EXERCISE MATERIALS:
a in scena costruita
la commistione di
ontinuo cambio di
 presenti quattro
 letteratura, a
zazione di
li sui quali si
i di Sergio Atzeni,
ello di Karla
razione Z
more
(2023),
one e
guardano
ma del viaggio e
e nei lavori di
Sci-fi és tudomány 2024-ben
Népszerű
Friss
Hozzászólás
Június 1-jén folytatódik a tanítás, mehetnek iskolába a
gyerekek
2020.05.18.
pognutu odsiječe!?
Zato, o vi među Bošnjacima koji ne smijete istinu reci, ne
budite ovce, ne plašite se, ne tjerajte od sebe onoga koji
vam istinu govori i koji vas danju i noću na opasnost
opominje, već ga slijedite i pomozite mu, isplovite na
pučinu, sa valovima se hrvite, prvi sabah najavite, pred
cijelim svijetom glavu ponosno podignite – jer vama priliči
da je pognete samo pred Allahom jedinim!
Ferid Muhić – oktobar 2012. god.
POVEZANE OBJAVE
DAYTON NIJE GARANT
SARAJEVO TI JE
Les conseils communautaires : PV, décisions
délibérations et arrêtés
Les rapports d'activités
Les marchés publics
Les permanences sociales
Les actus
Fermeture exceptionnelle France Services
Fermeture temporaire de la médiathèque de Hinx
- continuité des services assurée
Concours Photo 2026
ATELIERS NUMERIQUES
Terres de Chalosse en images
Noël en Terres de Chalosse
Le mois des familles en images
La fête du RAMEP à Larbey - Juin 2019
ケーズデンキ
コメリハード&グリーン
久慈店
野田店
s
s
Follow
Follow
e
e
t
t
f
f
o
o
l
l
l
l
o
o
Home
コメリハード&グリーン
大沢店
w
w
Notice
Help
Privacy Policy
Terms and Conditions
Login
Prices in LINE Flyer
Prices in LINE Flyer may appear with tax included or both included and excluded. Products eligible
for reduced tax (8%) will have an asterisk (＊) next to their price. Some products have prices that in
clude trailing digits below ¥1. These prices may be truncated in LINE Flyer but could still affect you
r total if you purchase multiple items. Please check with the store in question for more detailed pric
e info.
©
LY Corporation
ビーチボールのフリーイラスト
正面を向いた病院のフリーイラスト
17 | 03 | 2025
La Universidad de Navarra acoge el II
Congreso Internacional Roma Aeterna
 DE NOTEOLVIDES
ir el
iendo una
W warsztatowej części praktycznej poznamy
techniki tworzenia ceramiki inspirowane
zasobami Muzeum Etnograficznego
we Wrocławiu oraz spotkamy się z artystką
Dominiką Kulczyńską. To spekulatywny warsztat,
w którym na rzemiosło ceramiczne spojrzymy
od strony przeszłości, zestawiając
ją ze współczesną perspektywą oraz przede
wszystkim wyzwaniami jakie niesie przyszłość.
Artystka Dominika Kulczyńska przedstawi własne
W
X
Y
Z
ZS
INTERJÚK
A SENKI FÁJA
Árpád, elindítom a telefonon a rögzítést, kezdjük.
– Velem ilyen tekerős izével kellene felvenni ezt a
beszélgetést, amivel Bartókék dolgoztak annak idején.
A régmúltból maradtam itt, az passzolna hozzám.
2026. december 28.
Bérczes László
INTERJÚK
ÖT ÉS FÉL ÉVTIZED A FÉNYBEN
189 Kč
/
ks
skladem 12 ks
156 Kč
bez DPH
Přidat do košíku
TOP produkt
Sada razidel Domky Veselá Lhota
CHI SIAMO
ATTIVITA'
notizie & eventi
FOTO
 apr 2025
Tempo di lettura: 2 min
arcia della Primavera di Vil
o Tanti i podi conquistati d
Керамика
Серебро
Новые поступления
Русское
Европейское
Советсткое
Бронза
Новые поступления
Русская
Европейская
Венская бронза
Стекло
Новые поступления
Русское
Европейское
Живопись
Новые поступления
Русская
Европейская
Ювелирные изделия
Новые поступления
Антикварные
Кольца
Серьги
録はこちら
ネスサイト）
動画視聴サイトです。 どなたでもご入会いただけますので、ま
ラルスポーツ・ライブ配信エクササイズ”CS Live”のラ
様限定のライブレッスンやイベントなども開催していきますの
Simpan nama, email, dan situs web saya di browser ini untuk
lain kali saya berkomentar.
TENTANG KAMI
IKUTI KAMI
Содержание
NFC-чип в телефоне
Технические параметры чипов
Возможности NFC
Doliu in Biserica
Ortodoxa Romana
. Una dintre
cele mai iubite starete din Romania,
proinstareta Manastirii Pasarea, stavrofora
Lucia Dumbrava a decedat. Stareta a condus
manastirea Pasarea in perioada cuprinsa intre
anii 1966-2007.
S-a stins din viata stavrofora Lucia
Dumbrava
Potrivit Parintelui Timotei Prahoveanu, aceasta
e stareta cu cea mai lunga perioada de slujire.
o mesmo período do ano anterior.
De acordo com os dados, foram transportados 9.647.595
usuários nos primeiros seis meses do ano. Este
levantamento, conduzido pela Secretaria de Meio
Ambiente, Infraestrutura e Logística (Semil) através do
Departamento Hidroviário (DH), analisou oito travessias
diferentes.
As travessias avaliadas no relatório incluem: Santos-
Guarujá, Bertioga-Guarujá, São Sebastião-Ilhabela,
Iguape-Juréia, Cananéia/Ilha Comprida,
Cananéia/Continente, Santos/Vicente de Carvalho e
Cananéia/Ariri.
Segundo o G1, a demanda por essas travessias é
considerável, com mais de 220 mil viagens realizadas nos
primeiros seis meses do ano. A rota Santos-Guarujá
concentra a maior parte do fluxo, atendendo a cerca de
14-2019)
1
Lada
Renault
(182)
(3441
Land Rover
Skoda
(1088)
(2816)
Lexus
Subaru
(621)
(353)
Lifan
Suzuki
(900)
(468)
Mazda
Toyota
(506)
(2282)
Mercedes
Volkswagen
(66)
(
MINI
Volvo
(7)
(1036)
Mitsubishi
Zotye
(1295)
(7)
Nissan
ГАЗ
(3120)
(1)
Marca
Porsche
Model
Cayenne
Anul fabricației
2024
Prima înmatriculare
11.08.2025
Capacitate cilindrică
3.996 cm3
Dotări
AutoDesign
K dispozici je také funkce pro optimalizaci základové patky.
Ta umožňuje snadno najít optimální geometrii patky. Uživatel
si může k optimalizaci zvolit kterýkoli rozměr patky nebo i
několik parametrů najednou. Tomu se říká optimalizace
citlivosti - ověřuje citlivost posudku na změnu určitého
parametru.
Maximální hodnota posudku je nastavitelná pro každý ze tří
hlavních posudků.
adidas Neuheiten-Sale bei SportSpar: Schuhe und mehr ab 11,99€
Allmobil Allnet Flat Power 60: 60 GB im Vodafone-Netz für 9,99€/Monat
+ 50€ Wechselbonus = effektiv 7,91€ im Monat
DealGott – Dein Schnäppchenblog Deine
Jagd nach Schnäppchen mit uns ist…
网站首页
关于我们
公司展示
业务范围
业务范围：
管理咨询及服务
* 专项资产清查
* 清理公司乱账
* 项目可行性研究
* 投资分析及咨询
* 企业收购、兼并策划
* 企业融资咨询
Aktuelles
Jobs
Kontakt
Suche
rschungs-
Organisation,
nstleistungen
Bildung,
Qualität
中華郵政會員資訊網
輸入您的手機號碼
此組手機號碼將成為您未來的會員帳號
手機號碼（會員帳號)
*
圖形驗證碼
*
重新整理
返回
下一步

EXERCISE INSTRUCTIONS:
Please transcribe, exactly and with nothing added, the lines from the first line of the material above through the line that contains "budite ovce, ne".

RESPONSE AREA:
a in scena costruita
la commistione di
ontinuo cambio di
 presenti quattro
 letteratura, a
zazione di
li sui quali si
i di Sergio Atzeni,
ello di Karla
razione Z
more
(2023),
one e
guardano
ma del viaggio e
e nei lavori di
Sci-fi és tudomány 2024-ben
Népszerű
Friss
Hozzászólás
Június 1-jén folytatódik a tanítás, mehetnek iskolába a
gyerekek
2020.05.18.
pognutu odsiječe!?
Zato, o vi među Bošnjacima koji ne smijete istinu reci, ne
budite ovce, ne plašite se, ne tjerajte od sebe onoga koji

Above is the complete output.